>>>>>

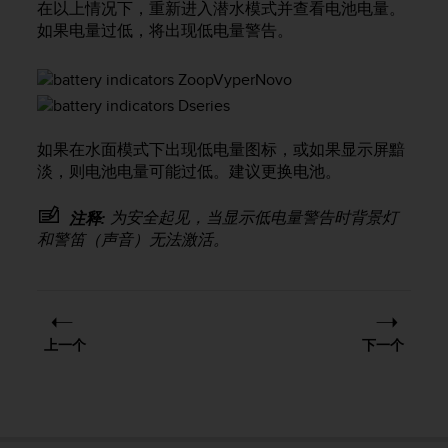
本
在以上情况下，重新进入潜水模式并查看电池电量。
网
如果电量过低，将出现低电量警告。
站
信
息
时
遇
到
如果在水面模式下出现低电量图标，或如果显示屏黯
任
淡，则电池电量可能过低。建议更换电池。
何
问
为安全起见，当显示低电量警告时背景灯
注释:
题
和警笛（声音）无法激活。
，
请
联
系
我
上一个
下一个
们
的
客
户
服
务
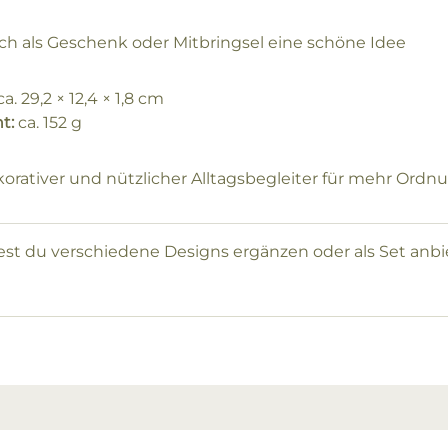
ch als Geschenk oder Mitbringsel eine schöne Idee
a. 29,2 × 12,4 × 1,8 cm
t:
ca. 152 g
korativer und nützlicher Alltagsbegleiter für mehr Ordnu
st du verschiedene Designs ergänzen oder als Set anbi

<<<<<

Exercise directions:
Set out every line of text from all the items above as a numbered list, dropping any blank lines and leaving the pictures out of your answer.

Written reply:
1. 本
2. 在以上情况下，重新进入潜水模式并查看电池电量。
3. 网
4. 如果电量过低，将出现低电量警告。
5. 站
6. 信
7. 息
8. 时
9. 遇
10. 到
11. 如果在水面模式下出现低电量图标，或如果显示屏黯
12. 任
13. 淡，则电池电量可能过低。建议更换电池。
14. 何
15. 问
16. 为安全起见，当显示低电量警告时背景灯
17. 注释:
18. 题
19. 和警笛（声音）无法激活。
20. ，
21. 请
22. 联
23. 系
24. 我
25. 上一个
26. 下一个
27. 们
28. 的
29. 客
30. 户
31. 服
32. 务
33. ch als Geschenk oder Mitbringsel eine schöne Idee
34. a. 29,2 × 12,4 × 1,8 cm
35. t:
36. ca. 152 g
37. korativer und nützlicher Alltagsbegleiter für mehr Ordnu
38. st du verschiedene Designs ergänzen oder als Set anbi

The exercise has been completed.